Early today, Barry Minkow and Fraud Discovery Institute released a report on Lennar Corporation (NYSE:LEN), highlighting what the authors believe to be ten red flags of fraud at the company. Lennar’s stock was hit hard by the news.

It didn’t take long for Lennar’s CEO Stuart Miller to speak out against the allegations. About all he was able to do, however, is try to discredit the messenger. Lennar didn’t have any substantive response to any of the allegations, they simply highlighted Barry’s well-known criminal past and referred to Nicolas Marsch (Barry’s client) as a “disgruntled litigant.”

But I suppose that if I invested $37.5 million into a project with Lennar that turned out to be one of the company’s most successful residential developments ever, and then Lennar refused to pay me anything (not any profits, not a return of the original investment), I’d be a little disgruntled too.

Take a look at Stuart Miller responding in this video on the CNBC site. Does he look like a man who is confident in the company’s innocence? Or does he look nervous and evasive? And how do you like his statement that the company has too many joint ventures (around 300 at one time) to be able to provide any information about them to the SEC and investors? Does that give you confidence in the company’s financial statements?

Because I’d like to believe that they have to gather information about these joint ventures in order to produce accurate financial statements, and with today’s technology, I’m quite sure Lennar could provide information if management chose to do so.

3 Comments

  1. Davis Freeberg 01/10/2009 at 8:39 am - Reply

    I was disappointed that Lennar’s CEO didn’t address the $5,000,000 back door loan to their CFO. To me, that was the biggest red flag that Minkow raised. Everything else seemed to be obsfucation.
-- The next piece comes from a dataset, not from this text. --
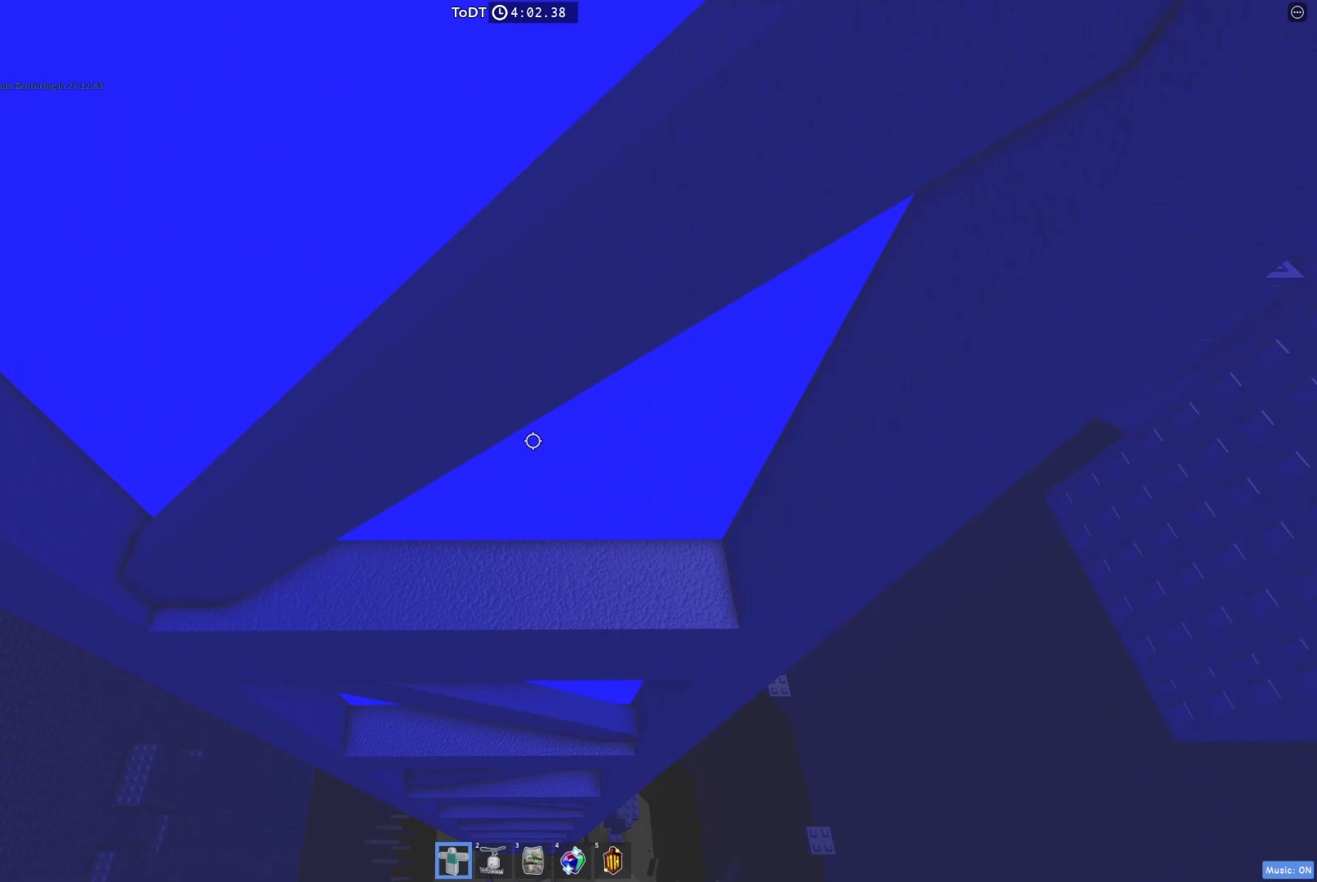
{"keys": ["d", "space", "w"], "events": [[67, "space", "down"]]}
If he would have had an answer to this, I could have bought into the JV are too hard to track argument, but by not even mentioning it in his interview, it makes me wonder what else could be going on underneath the surface. As far as their trying to argue that Barry is an ex-con with a client who has an axe to grind, I say so what. I don’t really care who leaks info, as long as the facts line up. Instead of trying to cast doubt on the source, I would have like to have seen him provide more disclosure on why they seem to have stopped paying out on their JV deals. Either way, until they resolve these questions, they’re stock is going to be toast. There are too many other good investments out there, to fool around with a company that could be sitting on an atomic bomb. It may not be fair to Lennar if they turn out to be legit, but without providing more information to the investment community, it makes it hard to blindly trust them.

  2. Crystal Loiacono 02/07/2009 at 5:38 pm - Reply

    Whatever has happened to”innocent until proven guilty” Mr Miller came right out to voice the allegations against him and his company,he could have gone under a rock and hide,but he is addressing his accusers that speaks to me.Listen I have no dealings Mr. Miller but it’s common sense people like Mr.Barry have a hidden agenda and is out to ruin a man and his company because of jealousy.

  3. Tracy Coenen 02/07/2009 at 6:29 pm - Reply

    Crystal – I’d encourage you to read the other articles on this site about Lennar. Miller has been proven a liar, while all of the factual things Barry has uncovered still stand as proven facts.